### Importing necessary libraries

In [1]:
import pandas as pd
import plotly.express as px
import matplotlib.pyplot as plt
import numpy as np
import re
import requests
import json
import pickle
from shapely.geometry import Point, Polygon
from tqdm import tqdm
tqdm.pandas()

ModuleNotFoundError: No module named 'plotly'

In [None]:
# Load the variable from the file
with open('path_variable.pkl', 'rb') as f:
    path_variable = pickle.load(f)

PATH = path_variable.as_posix()

In [2]:
# if this doesn't work just manually give the path the same value as you gave at retrieving_data.ipynb file
# change the PATH to the location of your folder where you store the geojson file
PATH = 'data/'

### Importing the data

In [3]:
sas = pd.read_csv(PATH + '/metropolitan-stop-and-search.csv')
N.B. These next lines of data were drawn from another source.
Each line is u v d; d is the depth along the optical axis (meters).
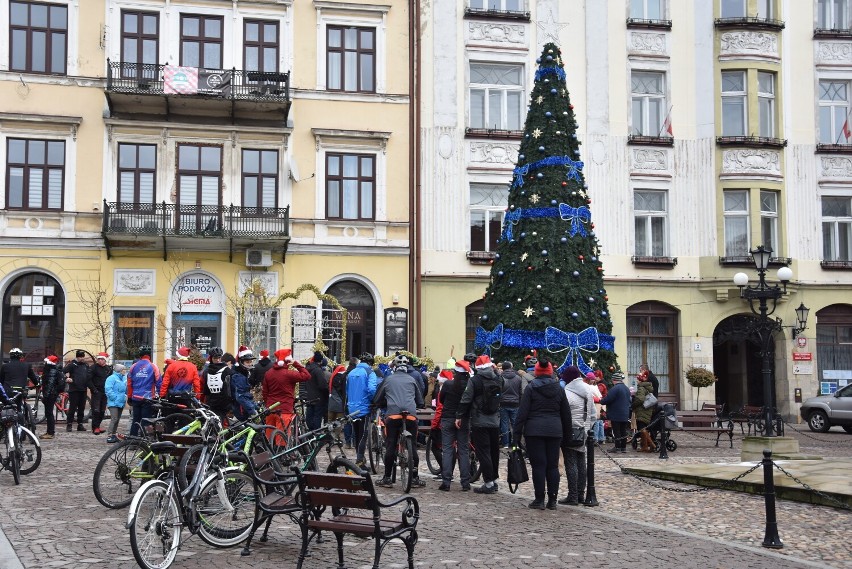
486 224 32.03
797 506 12.73
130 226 28.80
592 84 32.88
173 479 8.67
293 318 29.94
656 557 9.09
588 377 17.22
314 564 8.60
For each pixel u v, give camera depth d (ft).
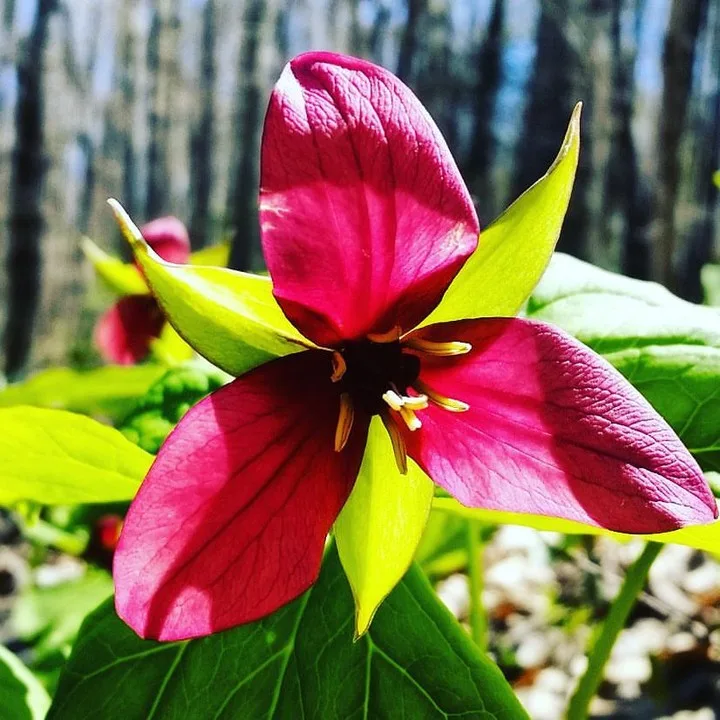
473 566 0.60
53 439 0.38
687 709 0.92
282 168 0.28
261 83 6.91
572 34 5.00
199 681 0.40
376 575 0.33
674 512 0.28
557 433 0.31
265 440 0.31
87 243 0.76
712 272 1.16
  has_raised = await self.run_ast_nodes(code_ast.body, cell_name,


### Some data cleaning before using it

In [None]:
sas = sas[(sas['Longitude'].isna() == False) & (sas['Latitude'].isna() == False) & (sas['Type']!= 'Vehicle search')]

###  Assign boroughs for each row

In [None]:
with open(PATH + '/neighborhood_boundaries.json', 'r') as file:
    json_data = json.load(file)

# Convert JSON data to a DataFrame
boroughs_data = []
for borough, area_codes in json_data.items():
    for lst in area_codes:
        for neighbourhood, polygon in lst.items():
            boroughs_data.append({'borough': borough, 'neighbourhood': neighbourhood, 'polygon': polygon})

boroughs_neighbours = pd.DataFrame(boroughs_data)
boroughs_neighbours['polygon'] = boroughs_neighbours['polygon'].apply(lambda x: Polygon(x))
boroughs_neighbours

In [None]:
def get_borough_name(data):
    lat, long = data
    point = Point(lat, long)
    is_within = boroughs_neighbours['polygon'].apply(lambda x: point.within(x))
    if len(boroughs_neighbours[is_within]['borough'].values) > 0:
        borough_name = boroughs_neighbours[is_within]['borough'].values[0]
        return borough_name
    else:
        return 'Unknown'

In [None]:
locs = sas[['Latitude', 'Longitude']].drop_duplicates(keep = 'first')
locs['borough'] = locs.progress_apply(get_borough_name, axis = 1)

In [None]:
locs

In [None]:
sas = sas.merge(locs, on = ['Latitude', 'Longitude'], how = 'right')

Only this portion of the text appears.